FrogDB supports three durability modes controlling the trade-off between write performance and data safety:

ModeDurabilityLatencyData at Risk on Crash
asyncBest-effort~1-10 usAll unflushed writes (unbounded)
periodicBounded loss~1-10 usUp to fsync-interval-ms of writes (default 1s)
syncGuaranteed~100-500 usNone (acknowledged = durable)
  • async: Use for caching workloads where data loss is acceptable. Highest throughput.
  • periodic (recommended): Balanced option. Bounded loss window of 1 second by default. Matches Redis appendfsync everysec behavior.
  • sync: Use for critical data that must not be lost. Every acknowledged write is fsynced to disk before the client receives OK.

In async and periodic modes, writes are visible to other clients before they are fsynced to disk. A successful GET after SET does not guarantee the value will survive a crash. This matches standard Redis behavior.

[persistence]
enabled = true
data-dir = "/var/lib/frogdb"
durability-mode = "periodic" # async, periodic, sync
sync-interval-ms = 1000 # Fsync every 1 second (periodic mode)
[snapshot]
snapshot-interval-secs = 3600 # Snapshot every hour
max-snapshots = 5

FrogDB creates periodic point-in-time snapshots for faster recovery. Snapshots use a forkless algorithm that does not cause memory spikes.

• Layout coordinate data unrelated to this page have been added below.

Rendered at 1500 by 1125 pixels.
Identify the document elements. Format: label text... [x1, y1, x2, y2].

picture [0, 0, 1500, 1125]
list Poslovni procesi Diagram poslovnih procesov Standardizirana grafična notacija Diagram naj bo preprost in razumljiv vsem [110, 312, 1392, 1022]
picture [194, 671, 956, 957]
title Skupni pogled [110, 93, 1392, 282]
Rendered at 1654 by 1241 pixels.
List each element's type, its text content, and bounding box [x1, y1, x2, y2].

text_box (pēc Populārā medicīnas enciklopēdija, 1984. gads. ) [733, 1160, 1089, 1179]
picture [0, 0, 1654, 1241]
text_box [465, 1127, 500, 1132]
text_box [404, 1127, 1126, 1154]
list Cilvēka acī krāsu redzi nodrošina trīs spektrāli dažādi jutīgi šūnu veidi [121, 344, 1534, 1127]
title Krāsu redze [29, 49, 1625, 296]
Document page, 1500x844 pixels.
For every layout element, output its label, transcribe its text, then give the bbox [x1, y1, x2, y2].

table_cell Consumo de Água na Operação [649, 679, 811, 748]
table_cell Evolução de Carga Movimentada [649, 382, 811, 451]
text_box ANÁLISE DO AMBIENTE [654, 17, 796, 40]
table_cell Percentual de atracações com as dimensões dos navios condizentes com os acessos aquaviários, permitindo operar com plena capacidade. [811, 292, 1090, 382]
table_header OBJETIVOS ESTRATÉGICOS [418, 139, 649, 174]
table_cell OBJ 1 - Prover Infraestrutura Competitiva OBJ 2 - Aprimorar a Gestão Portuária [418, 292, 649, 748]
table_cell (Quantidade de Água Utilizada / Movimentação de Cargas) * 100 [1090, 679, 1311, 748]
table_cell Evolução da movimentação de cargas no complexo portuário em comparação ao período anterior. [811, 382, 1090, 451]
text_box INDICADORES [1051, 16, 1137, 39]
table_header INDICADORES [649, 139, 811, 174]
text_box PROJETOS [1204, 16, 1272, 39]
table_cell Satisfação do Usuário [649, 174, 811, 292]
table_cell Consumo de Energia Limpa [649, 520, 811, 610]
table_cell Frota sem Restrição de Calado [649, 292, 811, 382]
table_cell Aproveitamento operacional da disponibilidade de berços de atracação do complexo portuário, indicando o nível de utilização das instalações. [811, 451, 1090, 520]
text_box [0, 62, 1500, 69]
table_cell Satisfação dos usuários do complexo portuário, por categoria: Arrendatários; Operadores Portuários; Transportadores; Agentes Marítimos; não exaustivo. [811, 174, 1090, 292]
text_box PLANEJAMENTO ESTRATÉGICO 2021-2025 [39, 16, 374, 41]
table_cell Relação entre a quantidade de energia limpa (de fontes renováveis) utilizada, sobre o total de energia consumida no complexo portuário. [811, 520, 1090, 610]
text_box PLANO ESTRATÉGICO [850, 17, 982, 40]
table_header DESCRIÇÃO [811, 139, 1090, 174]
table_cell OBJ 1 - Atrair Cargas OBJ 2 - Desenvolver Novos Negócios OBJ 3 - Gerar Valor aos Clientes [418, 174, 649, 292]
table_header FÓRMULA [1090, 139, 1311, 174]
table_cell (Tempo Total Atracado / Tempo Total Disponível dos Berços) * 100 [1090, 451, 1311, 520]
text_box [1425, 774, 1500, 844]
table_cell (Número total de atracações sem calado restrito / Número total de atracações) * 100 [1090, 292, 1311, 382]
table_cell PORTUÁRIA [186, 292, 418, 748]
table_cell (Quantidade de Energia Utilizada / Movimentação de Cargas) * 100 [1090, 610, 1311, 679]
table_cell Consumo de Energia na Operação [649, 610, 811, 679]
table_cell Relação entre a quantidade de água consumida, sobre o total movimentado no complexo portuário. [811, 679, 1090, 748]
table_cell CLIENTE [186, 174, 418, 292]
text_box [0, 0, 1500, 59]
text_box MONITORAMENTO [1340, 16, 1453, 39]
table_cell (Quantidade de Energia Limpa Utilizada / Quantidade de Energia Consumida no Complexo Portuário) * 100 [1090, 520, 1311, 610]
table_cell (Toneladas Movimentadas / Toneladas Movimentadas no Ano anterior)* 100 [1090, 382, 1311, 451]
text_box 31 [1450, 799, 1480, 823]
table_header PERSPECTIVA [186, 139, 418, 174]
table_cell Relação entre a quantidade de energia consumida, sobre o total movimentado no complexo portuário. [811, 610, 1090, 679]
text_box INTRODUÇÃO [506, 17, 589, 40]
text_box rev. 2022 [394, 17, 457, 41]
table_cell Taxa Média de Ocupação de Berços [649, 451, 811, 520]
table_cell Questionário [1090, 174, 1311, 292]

  • Each shard captures a logical point-in-time view using epoch-based versioning.
  • The server continues processing commands during the snapshot.
  • Copy-on-write semantics capture old values for keys modified during the snapshot.
  • No 2x memory spike (unlike Redis fork-based snapshots).
[snapshot]
snapshot-dir = "/var/lib/frogdb/snapshots"
snapshot-interval-secs = 3600 # Snapshot every hour
max-snapshots = 5 # Retain up to 5 snapshots
ScenarioAdditional Memory
Low write rateMinimal (~COW buffer size)
High write rate, many key overwritesUp to COW buffer per shard
Pathological: every key overwritten~dataset size (worst case)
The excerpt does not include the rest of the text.